Maryland Governor Larry Hogan confirmed on Wednesday, June 10, that more businesses would be allowed to reopen, including the state’s six casinos.
Governor Gives Green Light for Return of Casino Business in Maryland
Maryland is stepping its efforts to ease up restrictions and restart more businesses. Hit by the COVID-19 outbreak since mid-March, casinos will finally have a chance to restart operations, Gov. Larry Hogan said on Wednesday. The reopening date has been set for June 19 when casinos, malls, and arcades will be allowed to proceed with a restart.
The lifting of restrictions will also allow indoor gyms and indoor dining venues to start offering their services again. The governor went into some detail for each facility, cautioning that all will have to comply with social distancing measures and other health protocols.
All protective measures will be rolled out at casinos, Gov. Hogan confirmed. He reminded citizens that the fight against the virus is “far from over,” and urged for compliance with authorities to help tackle the spread of the pandemic.
Casinos will reopen in a state of high-alertness with a number of contingencies attached. Meanwhile, the governor will focus on setting up testing sites across Baltimore to ensure the quick testing of potential sick individuals and their subsequent isolation.
Gov. Hogan urged anyone who has attended protests to request a quick COVID-19 test as their chances of having been infected were high.
Enacting Phase Two of “Maryland Strong: Roadmap to Recovery”
With a conditional go-ahead, casinos are now awaiting further instructions before they can restart. MGM National Harbor is one of the first properties with recovery and reopening plans, but to proceed, the company would need further guidance.
While confirming that reopening is about to begin on Wednesday, Hogan gave no exact date when this would happen, and particularly in the case of casinos. MGM has already had success in reopening other properties, including a fleet of its properties in Las Vegas.
Last week, three casinos restarted in Las Vegas, and now joining them are the Bellagio, MGM Grand Las Vegas, New York-New York, and The Signature at MGM Grand.
Maryland has already felt the burn of lost revenue due to the lack of casinos.

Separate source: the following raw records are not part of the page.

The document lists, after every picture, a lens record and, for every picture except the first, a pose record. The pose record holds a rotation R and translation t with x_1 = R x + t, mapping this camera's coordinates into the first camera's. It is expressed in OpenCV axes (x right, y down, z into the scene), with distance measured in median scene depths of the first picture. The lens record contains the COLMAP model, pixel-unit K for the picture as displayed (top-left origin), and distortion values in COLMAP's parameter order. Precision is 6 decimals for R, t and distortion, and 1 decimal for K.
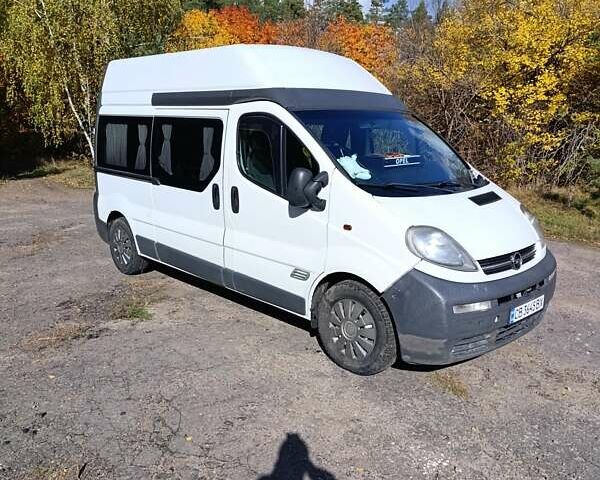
lens RADIAL K [[538.1, 0, 300.0], [0, 538.1, 240.0], [0, 0, 1]] dist [0.009537, 0.004585]
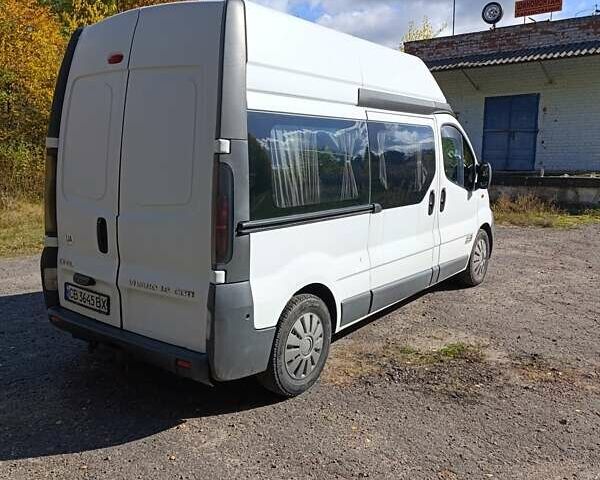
lens RADIAL K [[538.1, 0, 300.0], [0, 538.1, 240.0], [0, 0, 1]] dist [0.009537, 0.004585]
pose [[-0.146656, -0.184352, 0.971857, -1.108832], [0.216513, 0.952674, 0.213385, -0.279961], [-0.965202, 0.241714, -0.099801, 1.332722]]
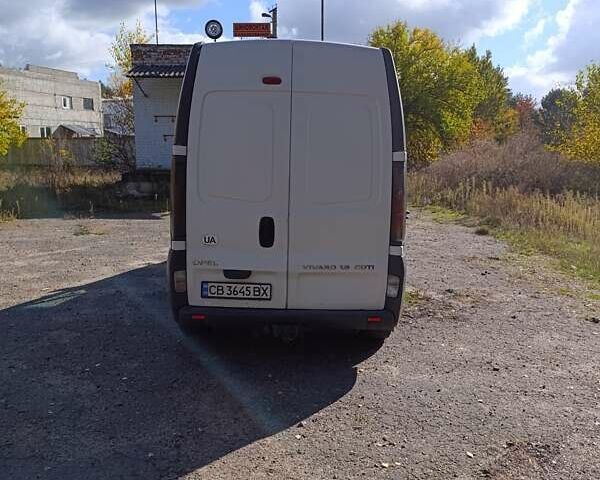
lens RADIAL K [[538.1, 0, 300.0], [0, 538.1, 240.0], [0, 0, 1]] dist [0.009537, 0.004585]
pose [[-0.716489, -0.142759, 0.682835, -1.077227], [0.130190, 0.934276, 0.331933, -0.319702], [-0.685342, 0.326725, -0.650812, 1.497434]]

The total revenue for the 2020 fiscal year across the state’s six casinos is down $372.5 million this year, which will negatively impact the state’s purse.
Estimated 22.5% of the gambling revenue goes directly to the Education Trust Fund, which could mean that cash-strapped lawmakers may have to look elsewhere for revenue or hope that the pent-up demand for casino-styled games will drive demand in the second half of 2020.
Maryland’s casinos generated $1.235 billion through the first 11 months of fiscal 2020, or down 23% year-over-year. However, for the demand to be fulfilled, casinos will need to be able to host everyone interested. This may not be very likely as properties will most likely have to comply with capacity reduction limiting them at 25% or 50% occupancy.